--- BEGIN PAGE EXCERPT ---

In particular, the chemistry for lids is similar to meat trays and
microwave bowls discussed above. Specifically, for beverage
container lids the present invention contemplates a fiber or
pulp-based slurry including a water/moisture barrier and an
optional retention aid. In an embodiment, a fiber base of softwood
(SW)/bagasse and/or bamboo/bagasse at a ratio in the range of about
10%-90%, and preferably about 7:3 may be used. As a moisture/water
barrier, AKD may be used in the range of about 0.5%-10%, and
preferably about 1%-4%, and most preferably about 4%. Rigidity may
be enhanced by Hercobond 6950 in the range of 0.5%-10% by weight,
and preferably about 1%-4%, and most preferably about 2%. Kymene
may also be added in the range of 0.5%-10%, and preferably about
1%-4%, and most preferably about 3%.
Referring now to FIG. 13, an exemplary lid 1300 includes an
inclined platform 1302 surrounded by a retaining wall 1303 designed
to urge liquid which leaves the inside of the container toward a
sip hole 1304. A small venting aperture 1310 may be disposed on the
platform 1302. A crown 1306 defines a volumetric space between the
top of the cup (not shown) and the platform 1302, and a lock ring
1308 is configured to securely snap around the top of the cup. FIG.
14 is a top view of the lid shown in FIG. 13, including a platform
1402 venting aperture 1410, and sip hole 1404 for comparison.
FIG. 15 is a side elevation view of a lid 1500, highlighting a
negative draft 1522 associated with the lock ring. Conventional
wisdom suggests that vacuum molded products may not embody zero or
negative draft features, because conventional vacuum mold tooling
does not allow the finished part to be removed from the tool, in as
much as the negative draft feature would "lock" the part to the
tool in much the same way as the finished part "locks" itself to
its mating component (here, the beverage cup). To overcome this
limitation, the present invention contemplates a vacuum mold tool
which removes the lid from the mold, notwithstanding the presence
of the zero or negative draft locking feature, as described in
greater detail below in conjunction with FIGS. 13-18.
Lid Tooling
A tool for making a fiber-based lid having a zero or negative draft
comprises a retractable piston having a shape which generally to a
mirror image of the lid, and which is configured to extend to
unlock the finished lid from that part of the mold which the lid
locks to.

--- END PAGE EXCERPT ---

• TASK STATEMENT: Write what comes next in the excerpt on fiber-based beverage lids and their mold tooling, starting after its last sentence. The items are separate material, unrelated to the excerpt on fiber-based beverage lids.

--- BEGIN INFORMATION SUPPLIED ---

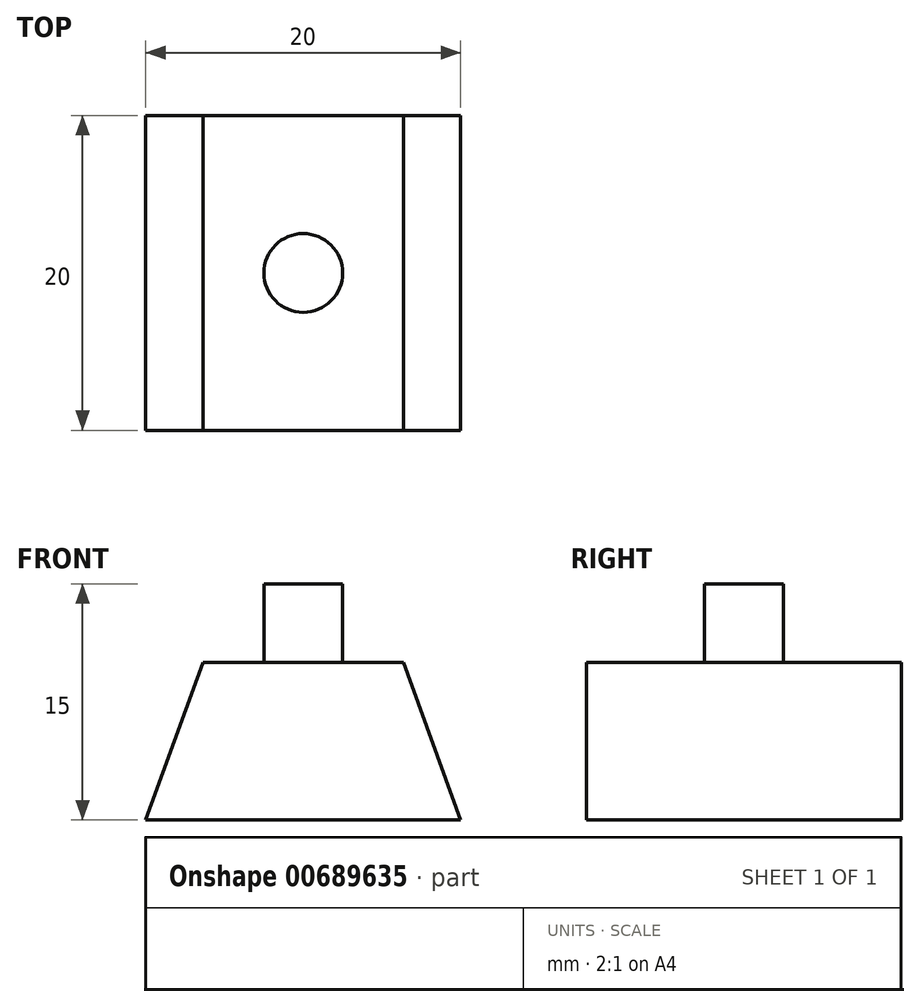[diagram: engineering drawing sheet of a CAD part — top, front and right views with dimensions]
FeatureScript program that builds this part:
annotation { "Feature Type Name" : "Feature", "Feature Type Description" : "" }
export const myFeature = defineFeature(function(context is Context, id is Id, definition is map)
    precondition{}
    {
        {
            var Q0;
            Q0=qCreatedBy(makeId("Front.planeOp"),FACE);
            var sketch = newSketch(context, id + "F0", { "sketchPlane" : qUnion([Q0])});
            skLineSegment(sketch, "E0", {"start": v(-13.68, -0.7) * mm, "end": v(6.32, -0.7) * mm});
            skLineSegment(sketch, "E1", {"start": v(6.32, -0.7) * mm, "end": v(2.68, 9.3) * mm});
            skLineSegment(sketch, "E2", {"start": v(2.68, 9.3) * mm, "end": v(-10.04, 9.3) * mm});
            skLineSegment(sketch, "E3", {"start": v(-10.04, 9.3) * mm, "end": v(-13.68, -0.7) * mm});
            skSolve(sketch);
        }
        {
            var Q0;
            Q0=makeQuery(id+"F0.imprint","IMPRINT",FACE,{"disambiguationData":[TD([[makeQuery(id+"F0.imprint","IMPRINT",EDGE,{"derivedFrom":sQuery(id+"F0.wireOp",EDGE,"E0")}),1.0]])]});
            extrude(context, id + "F1", {"entities" : qUnion([Q0]), "oppositeDirection" : true, "depth" : 20 * mm, "offsetDistance" : 25 * mm});
        }
        {
            var Q0;
            Q0=makeQuery(id+"F1.opExtrude","SWEPT_FACE",FACE,{"disambiguationData":[OSD([sQuery(id+"F0.wireOp",EDGE,"E2")])]});
            var sketch = newSketch(context, id + "F2", { "sketchPlane" : qUnion([Q0])});
            skCircle(sketch, "E4", {"center": v(-3.68, 10) * mm, "radius": 2.5 * mm});
            skSolve(sketch);
        }
        {
            var Q0;
            Q0=makeQuery(id+"F2.imprint","IMPRINT",FACE,{"disambiguationData":[TD([[makeQuery(id+"F2.imprint","IMPRINT",EDGE,{"derivedFrom":sQuery(id+"F2.wireOp",EDGE,"E4")}),1.0]])]});
            extrude(context, id + "F3", {"entities" : qUnion([Q0]), "operationType" : NewBodyOperationType.ADD, "depth" : 5 * mm, "offsetDistance" : 25 * mm});
        }
    });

--- END INFORMATION SUPPLIED ---

• FINAL RESULT:
Referring now to FIG. 16, is a perspective view of an exemplary
mold assembly for use in manufacturing the lid shown in FIGS. 13-15
in accordance with various embodiments. More particularly, a mold
assembly 1600 includes a mold block 1620 supporting a lock ring
mold portion 1608 (corresponding to the lock ring 1308 of FIG. 13),
a retractable piston assembly comprising a crown portion 1630
having an inclined platform 1602 (corresponding to the inclined
platform 1302 of FIG. 13), and a shaft portion 1640. In operation,
a wire mesh (not shown) surrounds the piston assembly 1630 and lock
ring portion 1608, and slurry is vacuum drawn through a series of
holes 1650 to accumulate fiber around the wire mesh in the shape of
the lid. In so doing, the lock ring 1308 of the lid locks around
the lock ring mold portion 1608.
FIG. 17 is a side elevation view of the mold of FIG. 16 shown in
the retracted position. In particular, the crown portion 1706 of
the piston is adjacent the lock ring portion 1708 of the mold block
1720 when the piston is in the retracted position shown in FIG. 17.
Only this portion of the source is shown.